━━━ TEXTO-FONTE

Ainda sobre a sentença do poder judiciário (ver também páginas 20, 23, 25, 38, 41 e 43), esta resume de maneira impecável os resultados da minimização do Estado, alienando seu papel social e criando um passivo para além da esfera econômica, cujo resultado se traduz na mais absoluta incapacidade, uma verdadeira acefalia institucional, patrocinada por certas ideologias que se furtam de fornecer respostas aos problemas que prometem solucionar e aos problemas que criam.

E como se não bastasse um governo estadual sucateado, o mesmo aconteceu com a secretaria de transportes da prefeitura da capital fluminense, conforme revelou o belo jornalismo investigativo da agência Pública em 11/07/2017:

A perícia demonstra por que são os empresários que dão as cartas no transporte carioca. Por meio dos consórcios ou sindicatos patronais, como a Rio Ônibus, eles “propõem a maior parte das alterações em linhas e frota”. Por sua vez, a secretaria “tem dificuldade para avaliar solicitações dos consórcios e mais ainda para propor alterações”. O documento, datado de 24 de junho de 2014, vai além: “No reajuste das tarifas e análise de resultado dos consórcios, não existe pessoal com formação em contabilidade/economia para conseguir fazer análises e discussões mais robustas em respostas às solicitações do consórcio”, constata a equipe da PwC.

━━━━━━

→ **ATIVIDADES**
1) Responda com base no texto-fonte:
(a) Em que data a agência Pública publicou a reportagem citada?
(b) Qual é a data do documento da perícia?
(c) Que sindicato patronal aparece como exemplo?
2) Liste todos os números de página que o texto-fonte indica para consulta sobre a sentença do poder judiciário.

━━━ DADOS FORNECIDOS

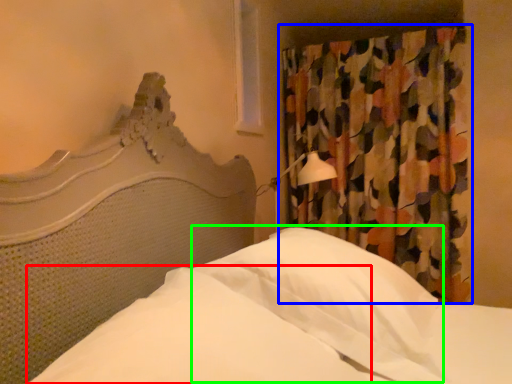
Question: Based on their relative distances, which object is farther from sheet (highlighted by a red box)? Choose from curtain (highlighted by a blue box) and pillow (highlighted by a green box).

Choices:
 (A) curtain
 (B) pillow

Answer: (A)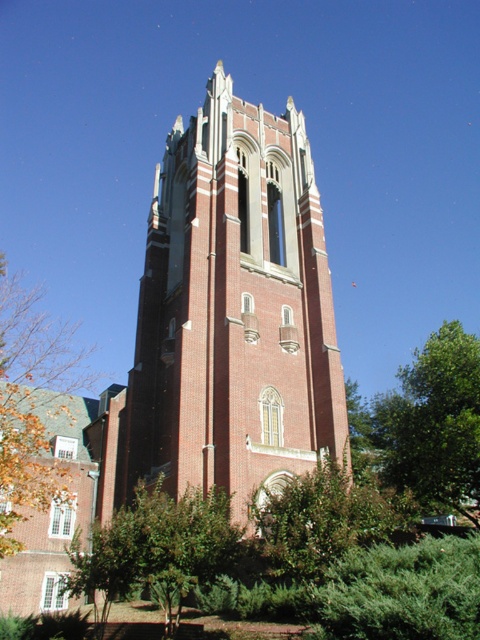
Who is lower down, green leafy tree at right or brown leafy tree at left?

Positioned lower is green leafy tree at right.

Which is above, green leafy tree at right or brown leafy tree at left?

brown leafy tree at left is higher up.

Who is more distant from viewer, (472, 436) or (68, 397)?

Positioned behind is point (68, 397).

The height and width of the screenshot is (640, 480). I want to click on green leafy tree at right, so click(x=433, y=422).

Can you confirm if brick tower at center is positioned below green leafy tree at right?

No, brick tower at center is not below green leafy tree at right.

Does brick tower at center appear over green leafy tree at right?

Yes, brick tower at center is above green leafy tree at right.

Where is `brick tower at center`? This screenshot has height=640, width=480. brick tower at center is located at coordinates (229, 314).

Is brick tower at center thinner than brown leafy tree at left?

Indeed, brick tower at center has a lesser width compared to brown leafy tree at left.

Can you confirm if brick tower at center is taller than brown leafy tree at left?

Yes.

You are a GUI agent. You are given a task and a screenshot of the screen. Output one action in this format:
    pyautogui.click(x=<x>, y=<y>)
    Task: Click on the brick tower at center
    This screenshot has width=480, height=640.
    Given the screenshot: What is the action you would take?
    pyautogui.click(x=229, y=314)

Image resolution: width=480 pixels, height=640 pixels. Identify the location of brick tower at center. (229, 314).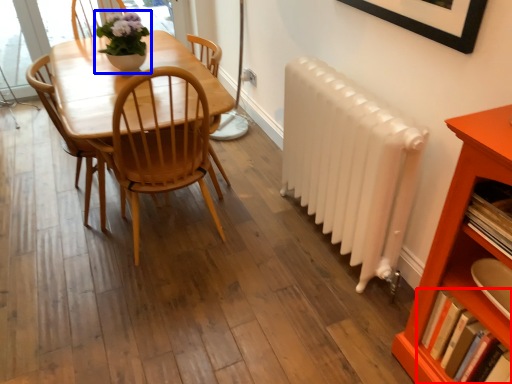
Question: Among these objects, which one is farthest to the camera, book (highlighted by a red box) or houseplant (highlighted by a blue box)?

Choices:
 (A) book
 (B) houseplant

Answer: (B)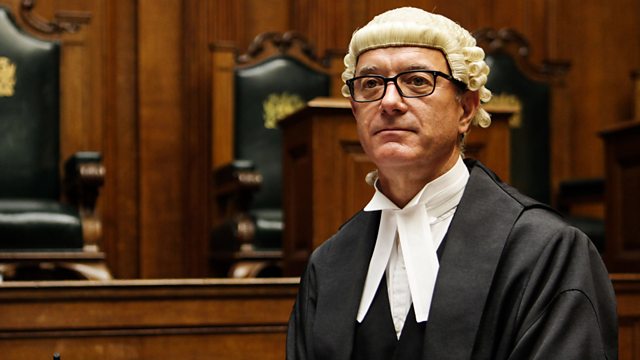
In order to click on wall in this screenshot , I will do `click(211, 20)`.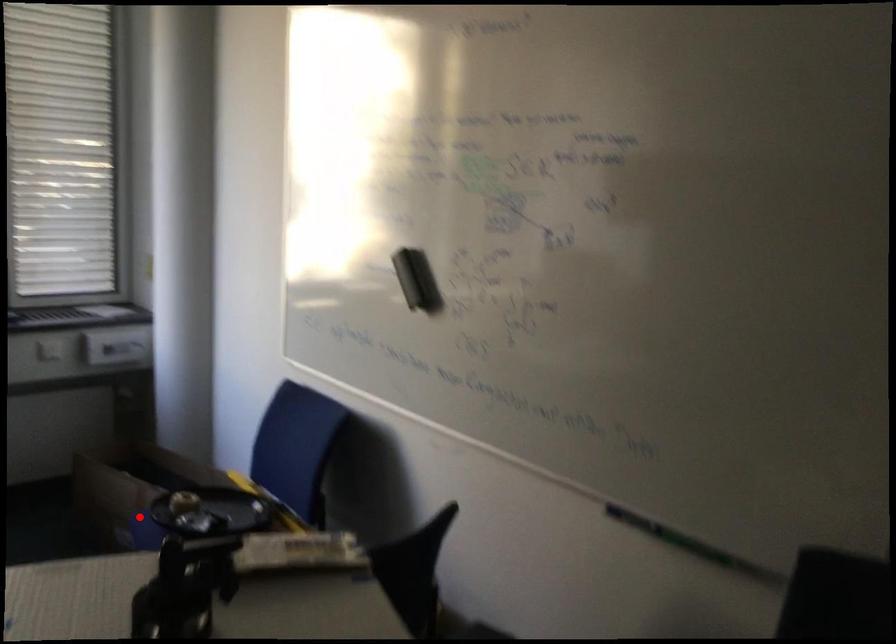
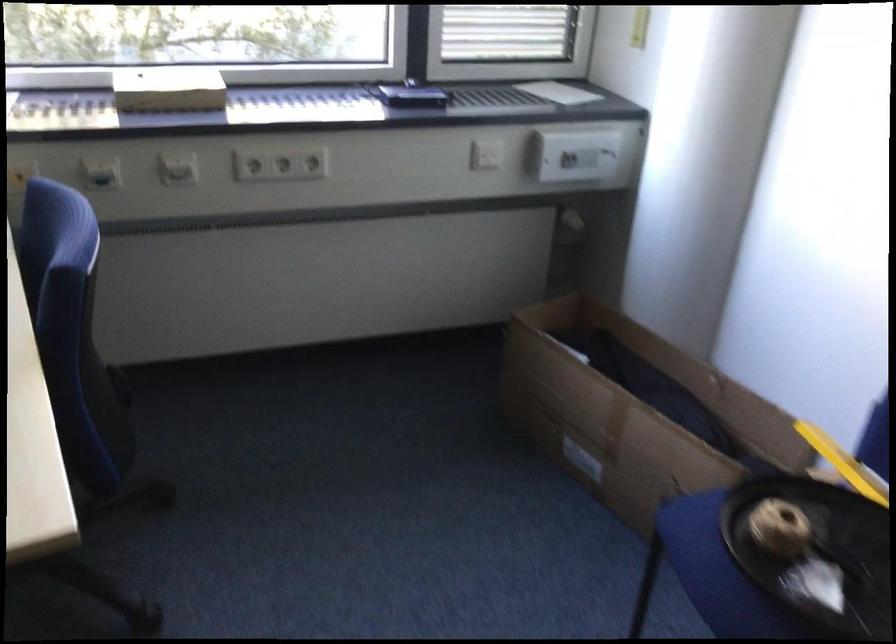
In the second image, find the point that corresponds to the highlighted location in the first image.

(695, 527)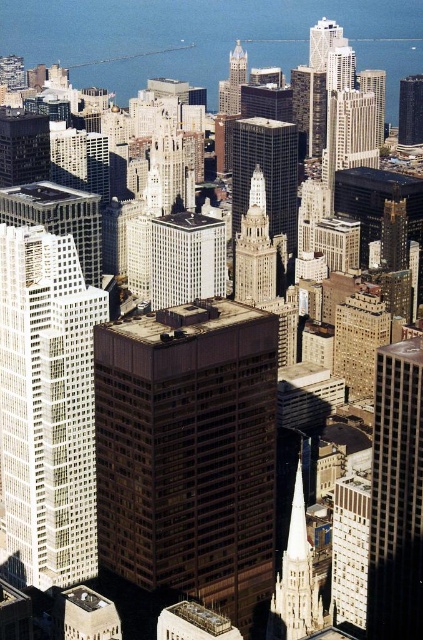
You are a drone operator trying to navigate between two points in the urban skyline. You see the point at coordinates point (x=74, y=372) and the point at coordinates point (x=390, y=522). Which point is closer to your current position?

Point (x=74, y=372) is closer to the viewer than point (x=390, y=522), so the point at coordinates point (x=74, y=372) is closer to your current position.

You are a drone operator tasked with delivering a package to a white glass building at left. The delivery zone is marked by a point at coordinates (47, 406). Can you confirm if the white glass building at left is located at those coordinates?

Yes, the point at coordinates (47, 406) marks the white glass building at left, so the delivery zone is correctly located there.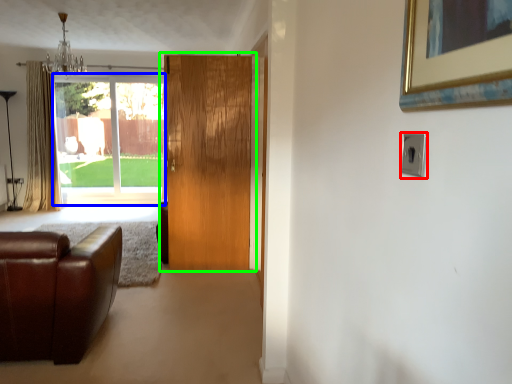
Question: Which is farther away from electric outlet (highlighted by a red box)? window (highlighted by a blue box) or door (highlighted by a green box)?

Choices:
 (A) window
 (B) door

Answer: (A)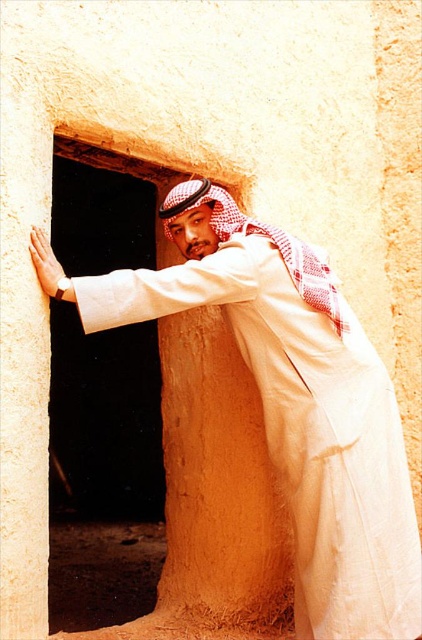
You are a photographer standing at the entrance of a traditional mud brick building. You want to take a photo of the man dressed in traditional attire who is leaning against the doorway. The camera you are using has a focal length of 50mm and an aperture of f2.8. The point you need to focus on is point (216, 188). What is the hyperfocal distance required to ensure the entire scene is in focus?

The hyperfocal distance can be calculated using the formula H 1 2 3 4 5 6 7 8 9 10 11 12 13 14 15 16 17 18 19 20 21 22 23 24 25 26 27 28 29 30 31 32 33 34 35 36 37 38 39 40 41 42 43 44 45 46 47 48 49 50 51 52 53 54 55 56 57 58 59 60 61 62 63 64 65 66 67 68 69 70 71 72 73 74 75 76 77 78 79 80 81 82 83 84 85 86 87 88 89 90 91 92 93 94 95 96 97 98 99 100 101 102 103 104 105 106 107 108 109 110 111 112 113 114 115 116 117 118 119 120 121 122 123 124 125 126 127 128 129 130 131 132 133 134 135 136 137 138 139 14

You are a photographer trying to capture the scene. The white cotton robe at center and the matte beige stone wall at center are both in your viewfinder. According to the scene, which object is located to the right of the other?

The white cotton robe at center is positioned on the right side of matte beige stone wall at center.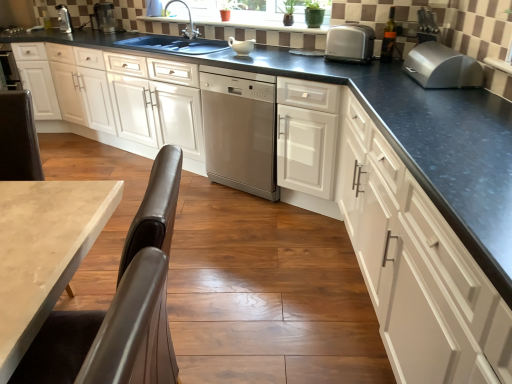
The height and width of the screenshot is (384, 512). I want to click on free point to the left of white glossy cabinets at right, which ranks as the 3th cabinetry in left-to-right order, so [x=220, y=279].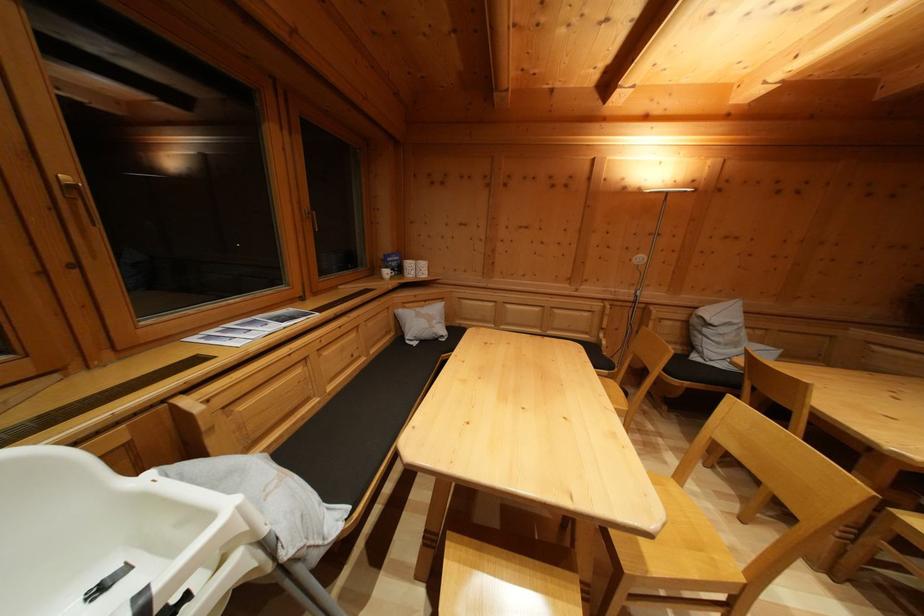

━━━━━━

→ **RESPOSTAS ABAIXO**
1)
(a) 11/07/2017
(b) 24 de junho de 2014
(c) Rio Ônibus

2) 20, 23, 25, 38, 41 e 43